## Given task
Copy out every item below line for line, leaving out the pictures.

## Data for the task
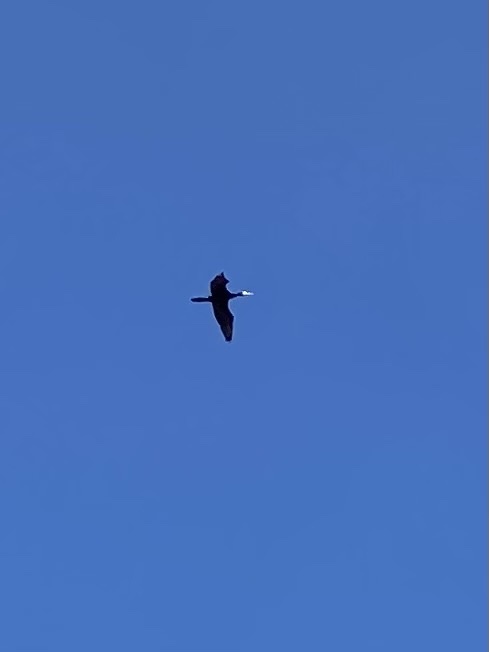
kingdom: Animalia
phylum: Chordata
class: Aves
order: Suliformes
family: Phalacrocoracidae
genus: Phalacrocorax
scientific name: Phalacrocorax carbo
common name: Great cormorant
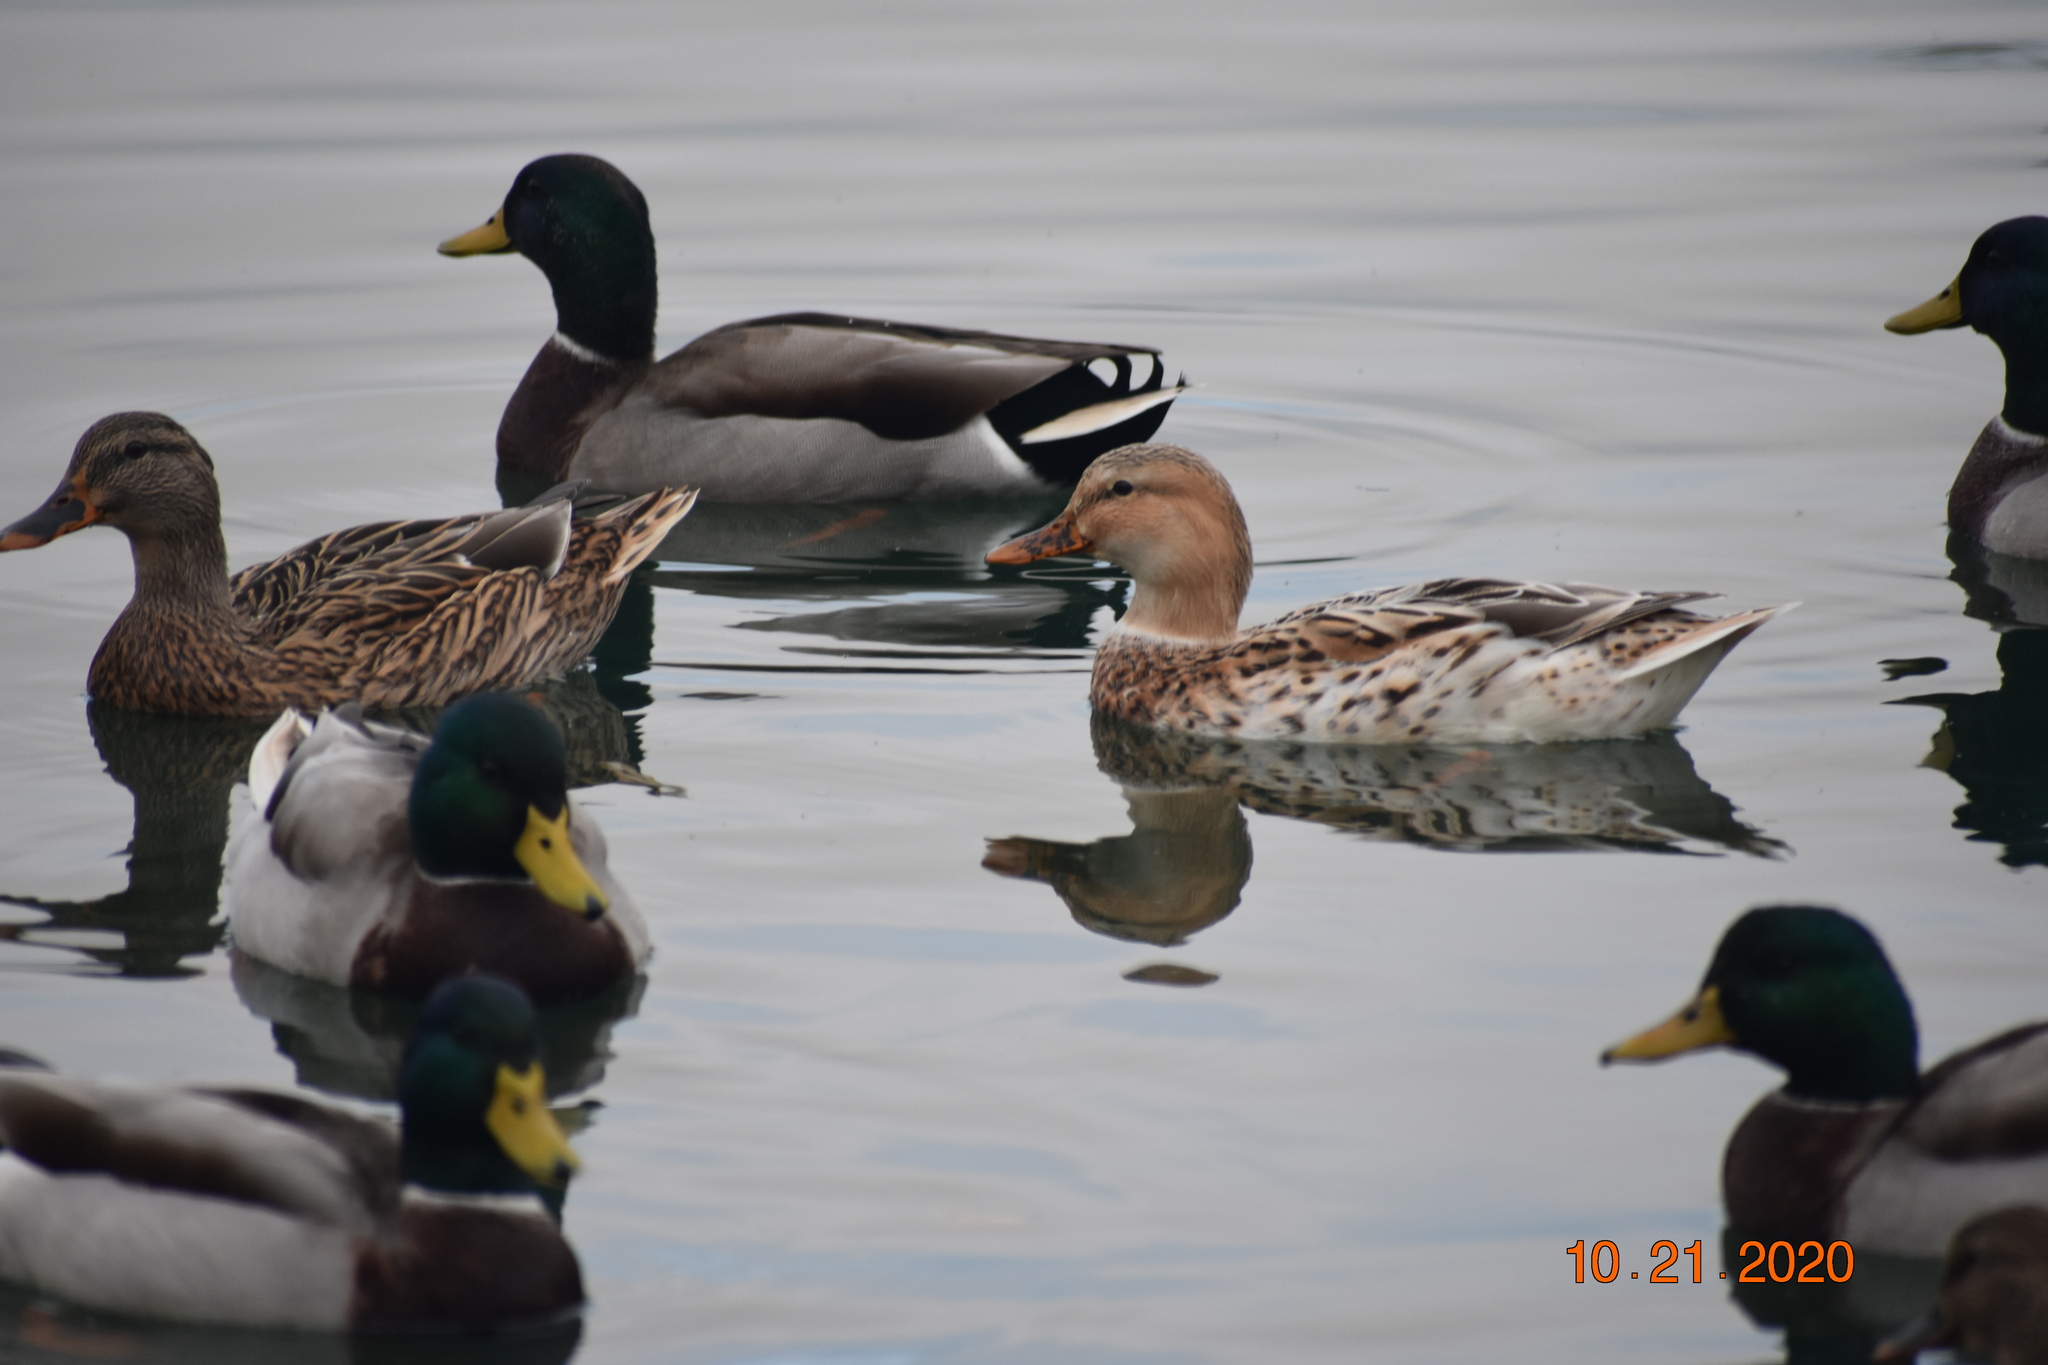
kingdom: Animalia
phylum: Chordata
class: Aves
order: Anseriformes
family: Anatidae
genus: Anas
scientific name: Anas platyrhynchos
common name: Mallard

## Problem solution
kingdom: Animalia
phylum: Chordata
class: Aves
order: Suliformes
family: Phalacrocoracidae
genus: Phalacrocorax
scientific name: Phalacrocorax carbo
common name: Great cormorant
kingdom: Animalia
phylum: Chordata
class: Aves
order: Anseriformes
family: Anatidae
genus: Anas
scientific name: Anas platyrhynchos
common name: Mallard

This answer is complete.